Der Metalflyer Layout-Idee: Mächtig Wie sieht er aus:Gefährlich, wie aus Eisen, so dass man Angst hat, ihn anzufassen. Viel Dornen und Runenkram, außerdem gotische Kirchenportale, mittelalterliche Kriegswaffen, viel grau, braun, Metall und schwarz und Dornenkranz feat. Katzenbuckel. Außerdem wichtig - Metalbands legen großen Wert auf ihre ganz individuelle-furchteinflößende Typographie. Besonders beliebt dabei: Buchstaben mit zackigen Spitzen, Buchstaben mit handgemauerten Serifen, brennende Buchstaben und solche, die aussehen wie aus Granit gemeißelt. Inhalt:Bloß nicht zuviel harmloser Scheiß – lieber noch ein paar Drachenköpfe oder vielleicht ein Gruselfinger. Papier: Hochglanz (wirkt gefährlicher und kälter) Slogan: Raise the Dead! DARKANDDEATH 2 Nekromantic-Night Metal-O-Drom Klassischer DJ-Name: DJ Priest / DJ Thor (The Hammer) Was der Flyer nicht sagt: Dass zur Metal-Night am Freitagabend nur die größten Spießer überhaupt gehen, nämlich Metal-Fans und dass die Bands nach dem Konzert duschen und die Gitarristen ihre Haare mit kleinen weichen Gummibändern zusammenknoddeln. Was passiert mit dem Flyer: Er wird kistenweise entsorgt, wenn der örtliche Konzertveranstalter („Edelwhite Entertainment“) endlich Insolvenz anmeldet.
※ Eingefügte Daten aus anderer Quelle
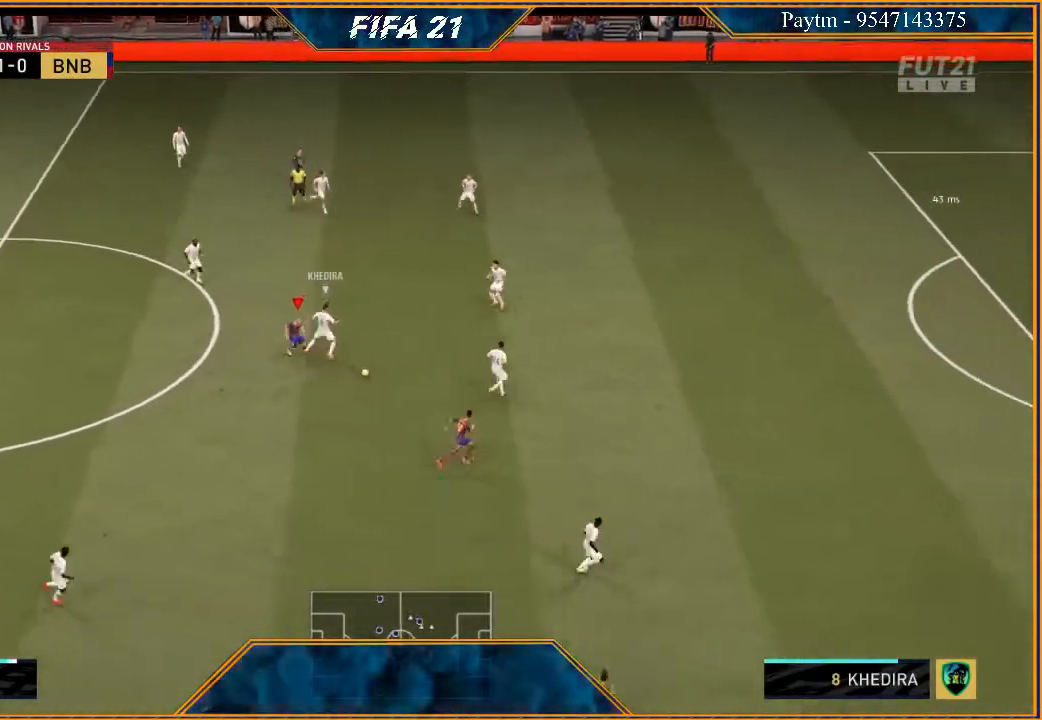
{"buttons": ["R2"], "left_stick": "left", "right_stick": "center", "events": [[300, "left_stick", "up-left"], [467, "left_stick", "left"]]}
Der Trance-Flyer Layout-Idee: Der Flyer ist die Party! Wie sieht der aus: Form follows Wirrness: Spiralnebel, psychotische Neonmuster, maximale Turbulenz bei gleichzeitiger Wahrung farblichen Durcheinanders. Dazu Symbole: Tetris-Steine, Türen von Raumschiffen oder gleich Aliens mit großen, toten Augen. Seltener: Laserkanonen und schmelzende Zahlen. In der Provinz oft: smaragfarbene Turbinen. Inhalt: - Papier: Dünn, glänzig, mit scharfen Kanten. Format gerne auch mal quer oder ausserhalb der DIN-Norm. Slogans: Psychoshuttle Trancemission 9 Leaving Earth tonight OUTTER SPACE CONTACT!!! In der Provinz auch immer noch gerne: Große UFO-Party am Donnerstag Klassischer DJ-Name:DJ Intersolar (Traunreut, „Abyss“) Was der Flyer nicht sagt: Trance machen nur noch hängen gebliebene Hausmänner und ein paar verwirrte Ex-Gothic-Mädels, deren Klamotten nach Zimtschmutz und Kiffe riechen. Was passiert mit dem Flyer: Er wird daheim im Reihenmittelhaus auf einer Magnetnotiztafel von MöbelLutz festgepinnt, unter der sich jeder Gast auch die Plateauschuhe ausziehen muss.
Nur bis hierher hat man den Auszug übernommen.